● EXERCISE REQUIREMENTS
Reproduce word for word everything from the first row down to the line containing "14: (273, 380)", including both ends. Leave the pictures out of your answer.

● DATA TO EXAMINE

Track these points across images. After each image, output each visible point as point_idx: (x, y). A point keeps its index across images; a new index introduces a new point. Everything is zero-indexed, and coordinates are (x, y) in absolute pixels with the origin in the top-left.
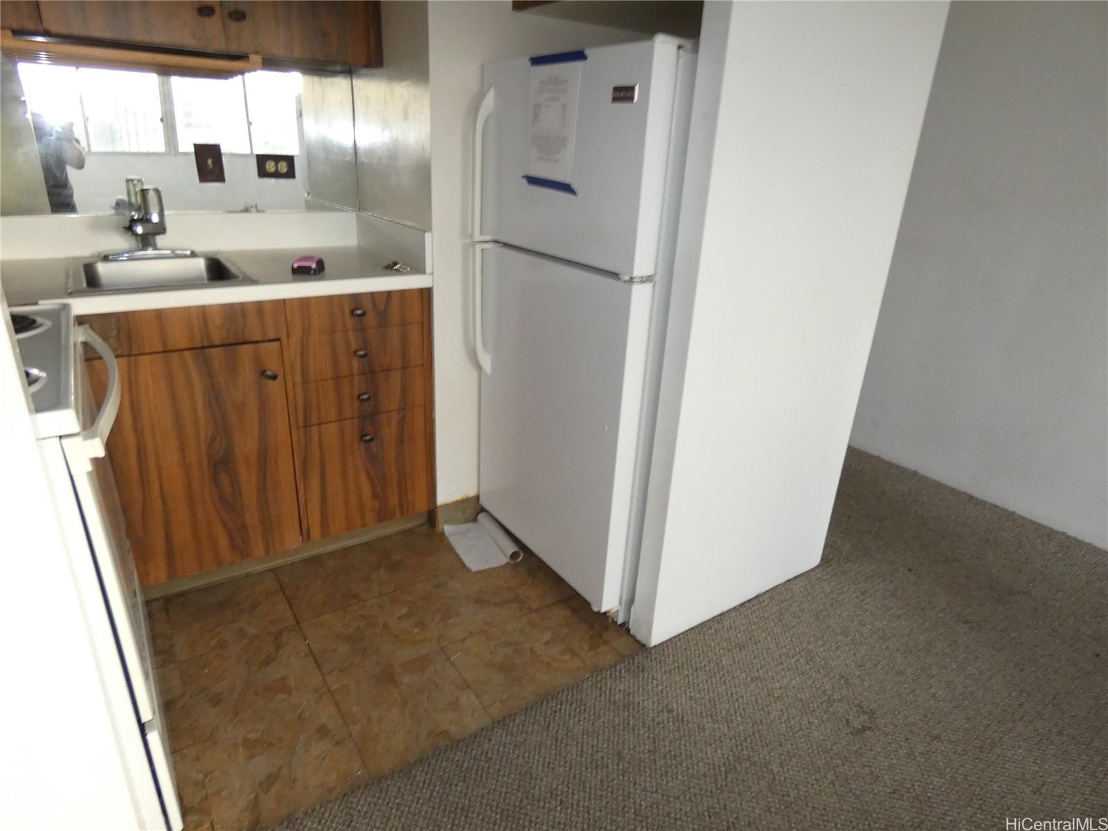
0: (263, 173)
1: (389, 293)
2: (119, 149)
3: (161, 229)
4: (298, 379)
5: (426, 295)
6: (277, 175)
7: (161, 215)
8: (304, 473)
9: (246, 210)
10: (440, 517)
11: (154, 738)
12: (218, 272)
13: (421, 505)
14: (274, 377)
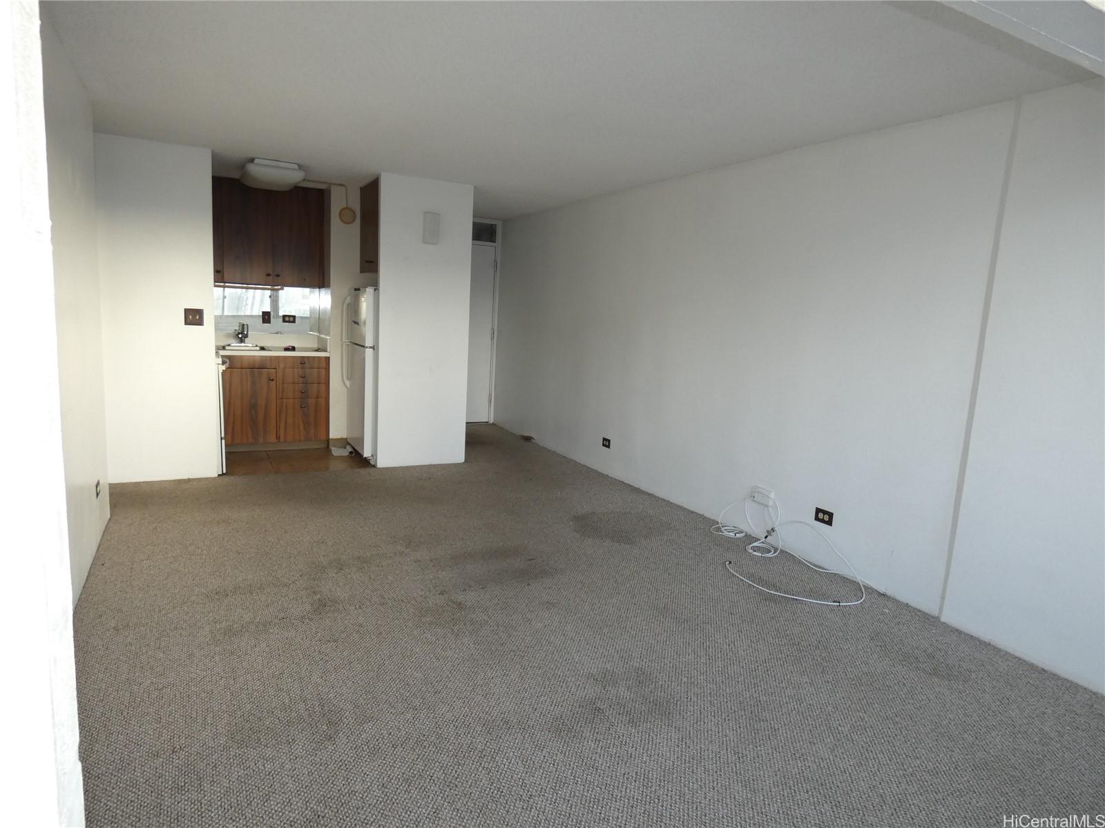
0: (284, 321)
1: (314, 357)
2: (240, 314)
3: (246, 336)
4: (281, 382)
5: (328, 359)
6: (289, 322)
7: (247, 332)
8: (280, 415)
9: (277, 333)
10: (331, 443)
11: (223, 441)
12: (262, 349)
13: (323, 437)
14: (273, 380)
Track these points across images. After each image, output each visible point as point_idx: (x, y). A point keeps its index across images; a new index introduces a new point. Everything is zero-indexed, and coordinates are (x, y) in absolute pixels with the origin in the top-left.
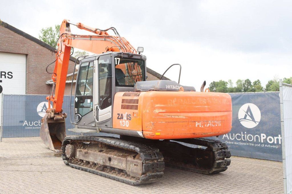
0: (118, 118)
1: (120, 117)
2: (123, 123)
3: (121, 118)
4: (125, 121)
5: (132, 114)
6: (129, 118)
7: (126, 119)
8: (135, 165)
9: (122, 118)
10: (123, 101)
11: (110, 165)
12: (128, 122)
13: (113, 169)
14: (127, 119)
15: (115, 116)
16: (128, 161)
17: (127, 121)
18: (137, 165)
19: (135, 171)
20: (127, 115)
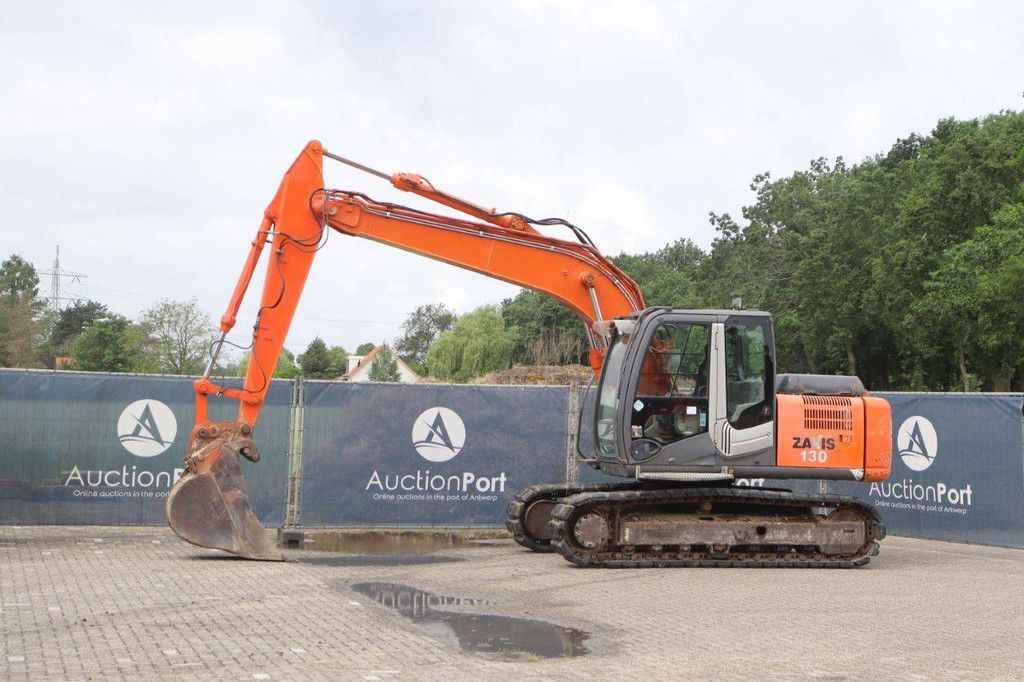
0: (795, 446)
1: (801, 444)
2: (808, 456)
3: (804, 446)
4: (818, 451)
5: (837, 438)
6: (828, 444)
7: (819, 448)
8: (845, 531)
9: (809, 446)
10: (807, 413)
11: (763, 543)
12: (825, 454)
13: (770, 549)
14: (823, 447)
15: (786, 441)
16: (826, 526)
17: (824, 452)
18: (853, 531)
19: (844, 542)
20: (823, 440)
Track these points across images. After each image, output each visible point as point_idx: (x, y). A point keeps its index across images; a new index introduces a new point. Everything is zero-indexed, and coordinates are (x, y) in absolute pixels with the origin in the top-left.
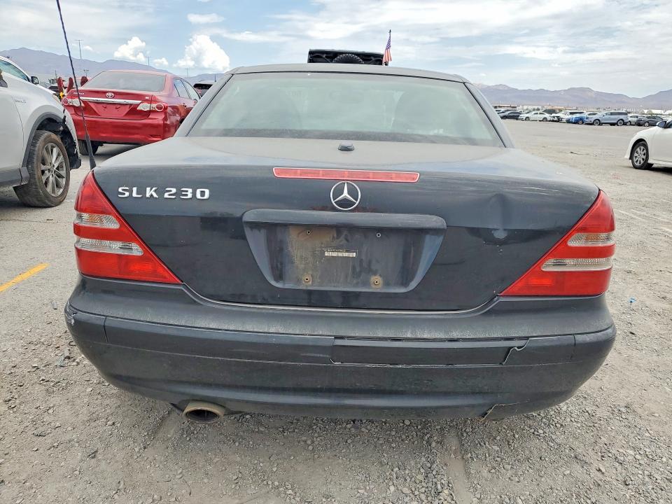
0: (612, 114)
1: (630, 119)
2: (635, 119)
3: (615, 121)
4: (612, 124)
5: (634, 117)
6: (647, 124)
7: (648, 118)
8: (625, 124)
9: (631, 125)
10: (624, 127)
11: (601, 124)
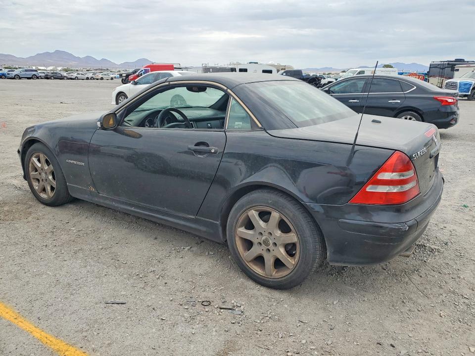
0: (26, 71)
1: (40, 74)
2: (43, 75)
3: (31, 76)
4: (29, 78)
5: (42, 73)
6: (52, 78)
7: (52, 73)
8: (38, 78)
9: (41, 78)
10: (37, 80)
11: (20, 78)
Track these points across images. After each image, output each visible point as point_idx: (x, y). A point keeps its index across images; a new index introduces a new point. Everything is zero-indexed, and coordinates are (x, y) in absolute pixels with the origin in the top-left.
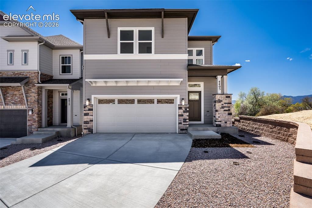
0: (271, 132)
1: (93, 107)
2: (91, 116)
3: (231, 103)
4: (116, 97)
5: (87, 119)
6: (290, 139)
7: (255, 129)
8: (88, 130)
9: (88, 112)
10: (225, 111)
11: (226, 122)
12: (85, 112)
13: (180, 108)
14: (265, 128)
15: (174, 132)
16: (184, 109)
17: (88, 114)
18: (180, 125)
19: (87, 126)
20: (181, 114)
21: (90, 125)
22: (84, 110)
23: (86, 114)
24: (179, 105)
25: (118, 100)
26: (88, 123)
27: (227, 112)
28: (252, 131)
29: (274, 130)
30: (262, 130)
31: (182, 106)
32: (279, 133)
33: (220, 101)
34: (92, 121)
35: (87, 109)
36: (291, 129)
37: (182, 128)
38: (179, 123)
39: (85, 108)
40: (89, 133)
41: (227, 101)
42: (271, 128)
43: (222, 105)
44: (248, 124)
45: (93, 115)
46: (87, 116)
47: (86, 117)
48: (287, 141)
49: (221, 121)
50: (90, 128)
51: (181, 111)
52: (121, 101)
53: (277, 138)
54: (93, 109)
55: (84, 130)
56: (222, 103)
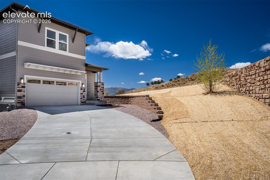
0: (121, 102)
1: (25, 85)
2: (24, 92)
3: (104, 88)
4: (42, 78)
5: (20, 95)
6: (129, 102)
7: (112, 101)
8: (21, 104)
9: (21, 89)
10: (101, 91)
11: (102, 98)
12: (18, 89)
13: (81, 89)
14: (118, 100)
15: (77, 104)
16: (83, 90)
17: (21, 90)
18: (81, 100)
19: (20, 100)
20: (82, 93)
21: (23, 99)
22: (18, 87)
23: (19, 91)
24: (81, 87)
25: (43, 81)
26: (21, 98)
27: (102, 92)
28: (110, 103)
29: (122, 100)
30: (116, 101)
31: (82, 88)
32: (124, 101)
33: (100, 86)
34: (24, 96)
35: (20, 86)
36: (129, 99)
37: (82, 101)
38: (81, 98)
39: (18, 85)
40: (22, 106)
41: (102, 87)
42: (121, 100)
43: (100, 88)
44: (108, 99)
45: (25, 92)
46: (21, 92)
47: (19, 93)
48: (128, 104)
49: (99, 97)
50: (22, 102)
51: (82, 91)
52: (45, 82)
53: (123, 104)
54: (25, 86)
55: (18, 104)
56: (100, 87)
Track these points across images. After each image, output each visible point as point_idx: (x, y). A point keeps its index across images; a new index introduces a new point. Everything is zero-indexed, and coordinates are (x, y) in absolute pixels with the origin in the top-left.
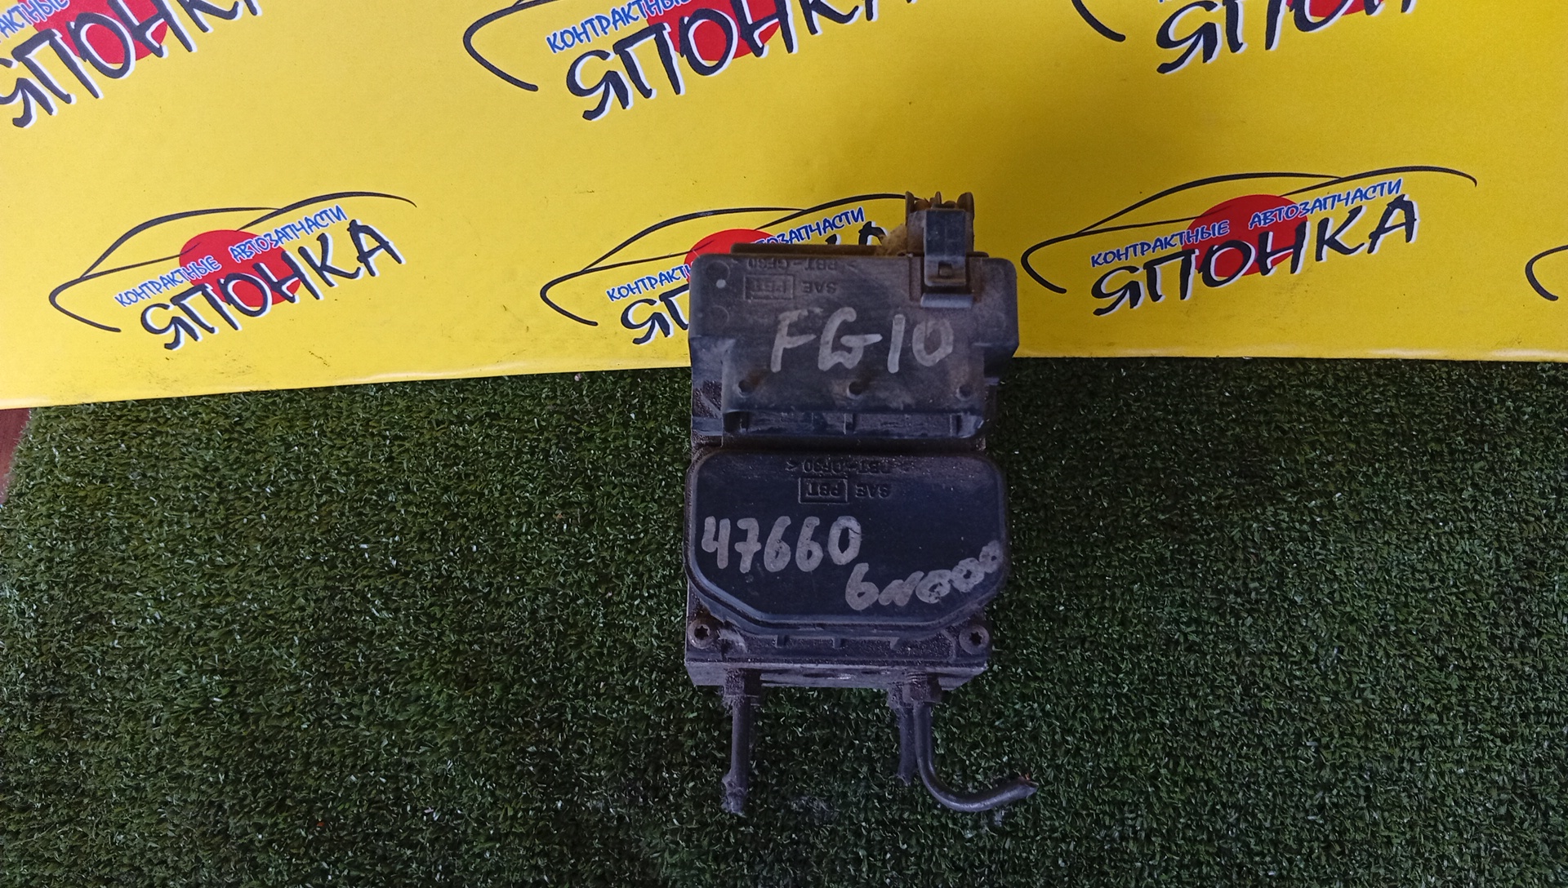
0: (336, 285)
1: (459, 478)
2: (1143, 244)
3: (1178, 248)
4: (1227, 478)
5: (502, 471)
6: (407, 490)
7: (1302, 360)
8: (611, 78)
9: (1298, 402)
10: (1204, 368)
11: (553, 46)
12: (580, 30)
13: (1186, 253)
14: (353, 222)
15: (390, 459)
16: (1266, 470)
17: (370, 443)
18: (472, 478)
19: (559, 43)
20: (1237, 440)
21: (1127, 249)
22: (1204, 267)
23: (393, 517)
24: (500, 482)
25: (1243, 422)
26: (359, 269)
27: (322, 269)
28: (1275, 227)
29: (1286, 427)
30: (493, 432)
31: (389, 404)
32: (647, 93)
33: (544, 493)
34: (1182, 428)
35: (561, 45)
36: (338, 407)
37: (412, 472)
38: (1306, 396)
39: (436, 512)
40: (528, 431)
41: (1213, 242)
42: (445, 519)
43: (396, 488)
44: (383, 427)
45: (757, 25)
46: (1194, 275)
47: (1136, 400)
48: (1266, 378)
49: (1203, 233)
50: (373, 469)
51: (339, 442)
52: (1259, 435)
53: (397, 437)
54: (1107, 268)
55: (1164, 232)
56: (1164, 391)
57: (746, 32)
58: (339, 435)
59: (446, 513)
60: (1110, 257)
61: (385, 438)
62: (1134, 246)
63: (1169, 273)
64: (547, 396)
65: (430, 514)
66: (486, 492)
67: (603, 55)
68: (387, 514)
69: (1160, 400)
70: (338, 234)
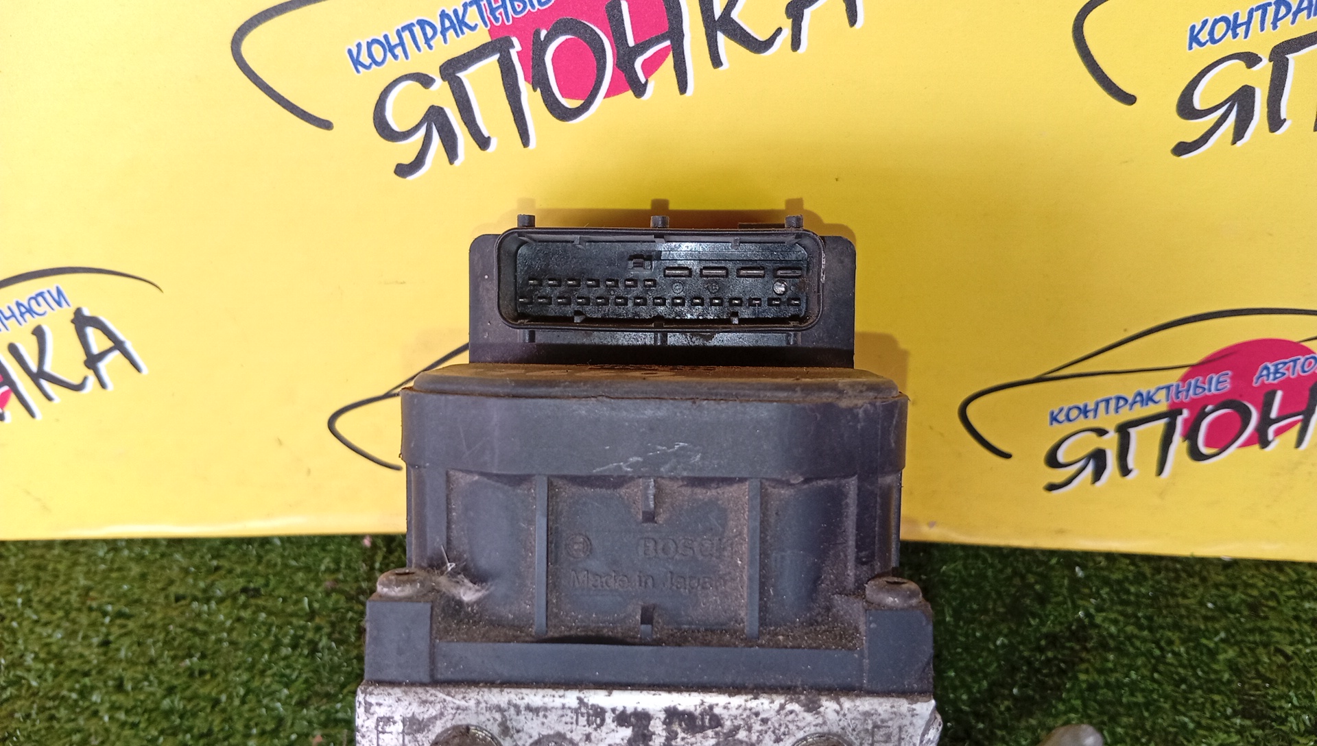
0: (57, 400)
1: (191, 675)
2: (1118, 398)
3: (1163, 407)
4: (1228, 718)
5: (251, 668)
6: (120, 687)
7: (1293, 564)
8: (435, 116)
9: (1297, 618)
10: (1176, 570)
11: (357, 63)
12: (394, 40)
13: (1172, 414)
14: (78, 312)
15: (105, 643)
16: (1273, 709)
17: (84, 619)
18: (208, 677)
19: (365, 59)
20: (1232, 666)
21: (1097, 405)
22: (1191, 435)
23: (93, 726)
24: (244, 684)
25: (1237, 643)
26: (85, 379)
27: (38, 376)
28: (1286, 385)
29: (1289, 650)
30: (246, 614)
31: (120, 569)
32: (483, 143)
33: (302, 704)
34: (1161, 649)
35: (367, 61)
36: (55, 569)
37: (132, 663)
38: (1305, 611)
39: (150, 722)
40: (292, 615)
41: (1207, 400)
42: (162, 732)
43: (105, 682)
44: (106, 599)
45: (641, 48)
46: (1178, 444)
47: (1099, 609)
48: (1253, 586)
49: (1197, 387)
50: (81, 656)
51: (45, 616)
52: (1258, 661)
53: (120, 615)
54: (1068, 428)
55: (1145, 383)
56: (1132, 598)
57: (625, 59)
58: (49, 605)
59: (165, 725)
60: (1074, 414)
61: (105, 614)
62: (1107, 401)
63: (1145, 440)
64: (328, 570)
65: (142, 725)
66: (224, 698)
67: (426, 81)
68: (87, 719)
69: (1130, 610)
70: (58, 325)
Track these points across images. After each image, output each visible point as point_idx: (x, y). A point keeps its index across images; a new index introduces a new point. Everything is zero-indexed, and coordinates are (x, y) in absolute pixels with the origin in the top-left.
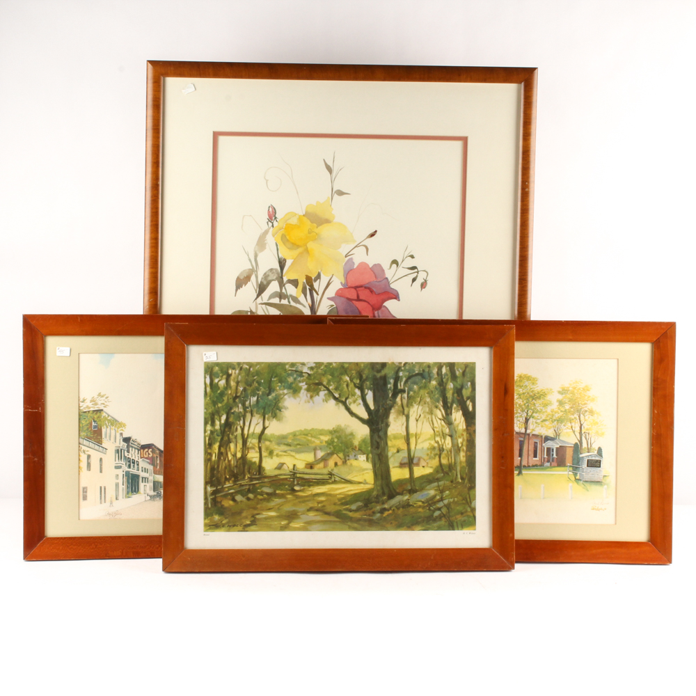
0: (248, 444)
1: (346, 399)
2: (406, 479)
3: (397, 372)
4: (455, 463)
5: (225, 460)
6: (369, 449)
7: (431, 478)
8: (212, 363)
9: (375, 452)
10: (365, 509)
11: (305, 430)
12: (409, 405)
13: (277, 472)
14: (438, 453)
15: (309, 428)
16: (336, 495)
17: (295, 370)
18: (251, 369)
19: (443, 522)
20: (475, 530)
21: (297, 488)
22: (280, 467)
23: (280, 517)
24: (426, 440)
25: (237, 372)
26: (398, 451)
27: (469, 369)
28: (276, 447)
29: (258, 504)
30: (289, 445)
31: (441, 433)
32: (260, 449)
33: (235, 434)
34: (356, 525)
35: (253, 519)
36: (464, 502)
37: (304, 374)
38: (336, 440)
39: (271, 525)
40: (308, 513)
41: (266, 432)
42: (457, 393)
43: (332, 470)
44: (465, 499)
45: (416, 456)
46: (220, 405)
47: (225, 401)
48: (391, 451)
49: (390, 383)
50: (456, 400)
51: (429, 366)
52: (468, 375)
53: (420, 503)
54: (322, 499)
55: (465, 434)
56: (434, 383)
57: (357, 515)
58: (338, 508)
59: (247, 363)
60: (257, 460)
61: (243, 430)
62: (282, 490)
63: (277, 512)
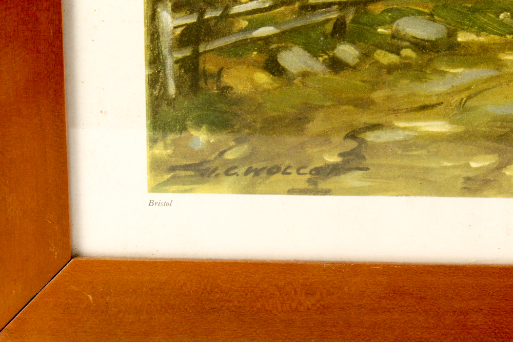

● ANSWER SECTION
Track these points across images. After each image, output each visible point as point_idx: (x, y). A point keeps its index across images; a new index introduces a new point. Everything is zero-indexed, and coordinates are (x, y) in absolute pixels with the origin in the top-left.
0: (263, 173)
1: (389, 293)
2: (119, 149)
3: (161, 229)
4: (298, 379)
5: (426, 295)
6: (277, 175)
7: (161, 215)
8: (304, 473)
9: (246, 210)
10: (440, 517)
11: (154, 738)
12: (218, 272)
13: (421, 505)
14: (274, 377)
0: (284, 321)
1: (314, 357)
2: (240, 314)
3: (246, 336)
4: (281, 382)
5: (328, 359)
6: (289, 322)
7: (247, 332)
8: (280, 415)
9: (277, 333)
10: (331, 443)
11: (223, 441)
12: (262, 349)
13: (323, 437)
14: (273, 380)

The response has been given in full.